O coletivo Somos foram os únicos representantes da Câmara Municipal de Palmas que se posicionaram contra o projeto do Setor Aeroportuário. Pode explicar um pouco melhor a razão deste posicionamento? 

O Setor Aeroportuário foi loteado antes mesmo de ser regularizado, ali era para ser uma área para aeroporto, então se ele começa a ser uma área agora habitacional o próprio município tem que regularizar essa nova ocupação. É uma área muito grande, que já possui moradores de forma não regularizada e uma fauna e flora muito ricas. Nós estamos no centro do país, não é possível dizer como estará Palmas daqui 20 ou 30 anos, podemos evoluir a ponto de precisarmos de área aeroportuária.  O coletivo entende que não houve debate com a população, com a universidade. É uma decisão sendo tomada pelo grupo político atual, mas que vai impactar o resto da história da cidade.

Qual legado vocês querem deixar na cidade de Palmas? 

Nós já estamos deixando um legado de ocupação e visibilidade. Em 35 anos nós somos os primeiros assumidamente LGBTs a sentarem naquela cadeira e se posicionarem em favor dessa comunidade. As pessoas um dia vão estudar sobre nós. Mas além desse legado de marco, queremos respeito com a nossa existência para que os que vierem depois de nós não sejam tratados como a gente está sendo tratado. Para que os jovens LGBTs da nossa comunidade possam sonhar em ocupar esses espaços, sabendo que se nós conseguimos eles também conseguem.

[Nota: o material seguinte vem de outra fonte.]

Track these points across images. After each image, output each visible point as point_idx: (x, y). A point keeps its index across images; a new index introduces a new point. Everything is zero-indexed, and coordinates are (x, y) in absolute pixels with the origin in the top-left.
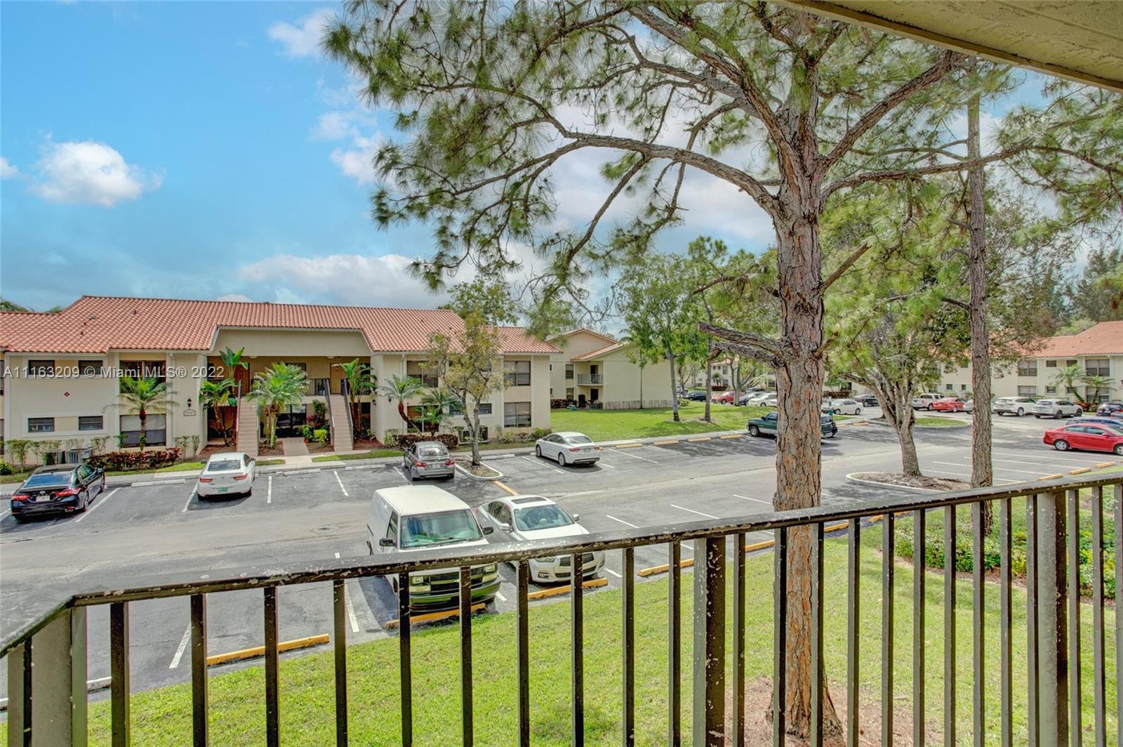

Quero muito que as próximas gerações possam olhar para a gente e pensar ‘alguém lutou, alguém acreditou, alguém conquistou pra gente o direito de fazer um tratamento hormonal pelo município, alguém conquistou pra gente o direito de ter o mesmo par de armas, disputar um concurso, lutar por uma casa própria, ter um transporte público de qualidade. Lutou para que eu não fosse desrespeitado quando eu fosse em uma UPA, alguém lutou para que meu corpo não seja ameaçado de morte'. Se no futuro alguém falar ‘O coletivo Somos melhorou a minha qualidade de vida e tirou um pouquinho dessa sombra do preconceito e da violência sobre mim’, isso pra mim já vale.